Ari must smell the anxiety wafting off me because she backs down. “Fine. You’ll talk to Greg when you’re ready.”
For the next few hours, we fall into our usual rhythm. Me, silent behind the espresso machine, crafting foam art like it’s 2012. Ari, happily chatting with every customer. Ari loves working as a barista. She says it allows her the opportunity to nurture her extroverted soul while still pursuing her secondary calling as an apiarist. Apparently, her entire backyard is beehive boxes, and she makes home remedies using her honey that she sells at the Saturday Market.
“In other news,” she says near our six o’clock closing, her perkiness not even slightly dulled by the long day of serving the overcaffeinated and pretentious, “I’m meeting up with some friends at those new food carts off Alberta after work. You interested?”
I bristle at the dilemma she’s placed before me. Ari means this invitation as a kindness, but my social anxiety is of the crippling variety.
I could say yes, could agree to hang out with Ari and her Portland hipster friends later. But then later will invariably arrive, and I will invariably have a terrible stomachache at the thought of leaving my apartment to go somewhere new. I will agonize over how to get out of the plans until I finally send a text with some half-assed excuse Ari will see right through.

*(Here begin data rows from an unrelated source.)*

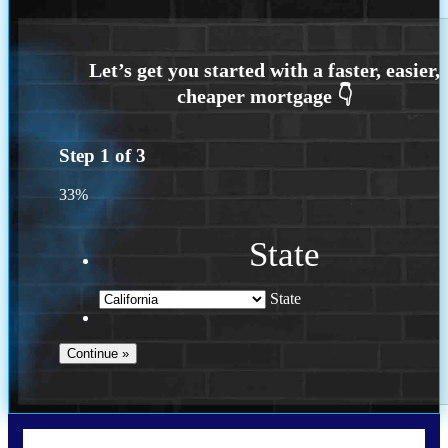
Step
1
of
3
33%
State
State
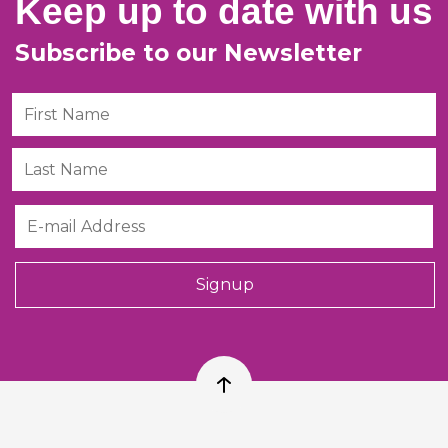
Keep up to date with us
Subscribe to our Newsletter
First Name
Last Name
Email
Signup
Back to top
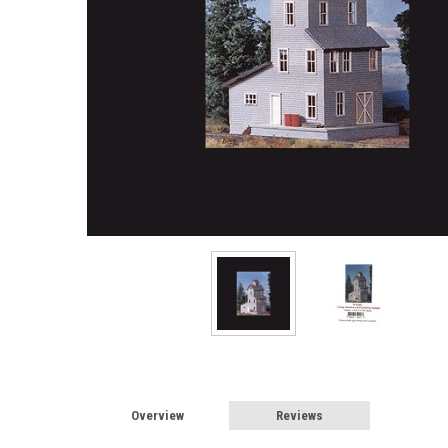
Overview
Reviews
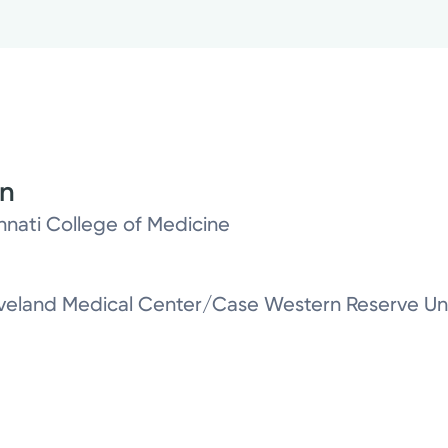
on
innati College of Medicine
leveland Medical Center/Case Western Reserve Uni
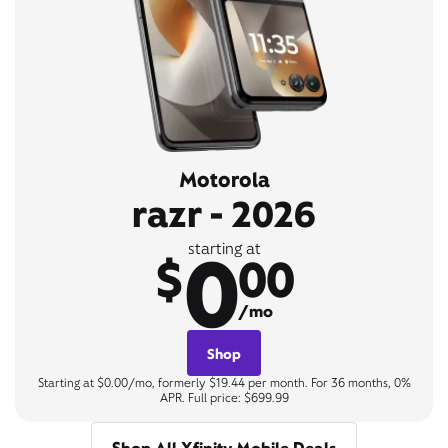
Motorola
razr - 2026
0
starting at
$
00
/mo
Shop
Starting at $0.00/mo, formerly $19.44 per month. For 36 months, 0%
APR. Full price: $699.99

And then I’ll sit on my couch watching Avatar: The Last Airbender for the tenth time and working on my webcomic, consumed by guilt over both my deception and my cowardice.
Regardless of whether I tell Ari yes or no, I’m going to spend my Tuesday night watching Avatar, so I might as well skip all the painful, anxiety-inducing in-between bits.
Besides, this is just a pity invite. “Sorry. I can’t. I have plans.”
Ari looks at me like she knows my plans involve dipping stale graham crackers into a container of cream cheese frosting before falling asleep with my heating pad at nine. “My friends are nice. You’ll like them.”